News on IT in Healthcare & Telehealth
 Cashing in on IT for Healthcare
     January 28, 2007

Chennai: Translating a healthcare presentation into Japanese for an American client who wants to show it in Tokyo in two days is a task not many can undertake. And all this from Chennai too!

But a small company here, Helios & Matheson, is proving that it is possible.
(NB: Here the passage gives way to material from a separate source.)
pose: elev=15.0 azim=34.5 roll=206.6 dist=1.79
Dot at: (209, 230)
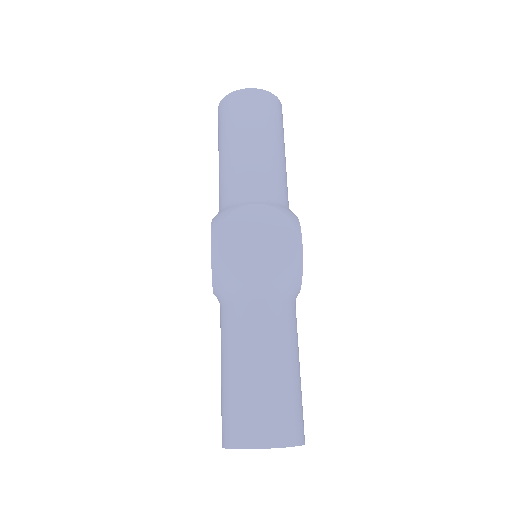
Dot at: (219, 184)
Specialising in providing software services to the healthcare sector, it is making ripples by delivering on the dot and raking in millions of dollars in profit.

Its range of offerings is one of the most comprehensive in the industry and spans the entire software services lifecycle.

The company even offers customised services for European clients with French language instruction from Alliance Francaise for employees and onsite recruitments for particular projects.

When the Thailand-based company Thai Carbon Black (TCB) required a technical process management system that could handle its voluminous process data in real time, it chose Helios & Matheson.

"We are a focused niche player and our clients include health insurance giants, pharma majors, healthcare providers and the like," G.K. Muralikrishna, CEO, Helios & Matheson (H&M), told IANS here.

"And our tasks and deadlines are often extremely challenging," he added.

The company is looking at offshore business to the tune of $120 million or more this year, Muralikrishna said, adding that revenue guidance for the financial year 2007 was $87.6 million.

Set up in 1991, H&M clients include KPMG Consulting, Florida, First Mortgage Corporation and others. It has become a National Stock Exchange-listed, Bombay Stock Exchange-500 index stock company with 1,400 specialists in its Chennai, Bangalore and Singapore facilities.

Its clients also include Wipro, Robert Bosch and the hospitality sector provider Intellec Data Systems and Software Ltd. and the net worth of the company is estimated to go up to Rs.2.57 billion.

A Gartner report says by 2009, the healthcare sector's investment in IT will increase by more than 50 percent, and H&M is cashing in on this projection. Early adoption of IT can reduce preventable deaths by as much as 50 percent, Gartner analysts say.

"More than 70 percent of large US corporations have ranked India as the primary country for supplying offshore IT services," Muralikrishna pointed out.

The healthcare sector is the single largest industry contributing to more than 15 percent of US GDP, he added. "Our focus is the healthcare sector and strengthening our presence in the US market."

"One of the biggest tasks for today's CEO is managing across borders," said H&M chairman V. Ramachandiran.

"Our global delivery model mandates a multi-cultural and multi-ethnic workforce. We believe that this initiative will be instrumental in making our employees become internationally focused and fluent, with the ability to understand the needs of local cohort groups, markets and clients," Ramachandiran told IANS.

So, H&M will continue to specialise in package implementation and remote tech support to outsourced research, he said.

It will strengthen its position in research-based content development for regulatory agencies and pharmaceutical companies, in image interpretation and data analysis services for clinical trials and pharmaceutical research enterprise, he said.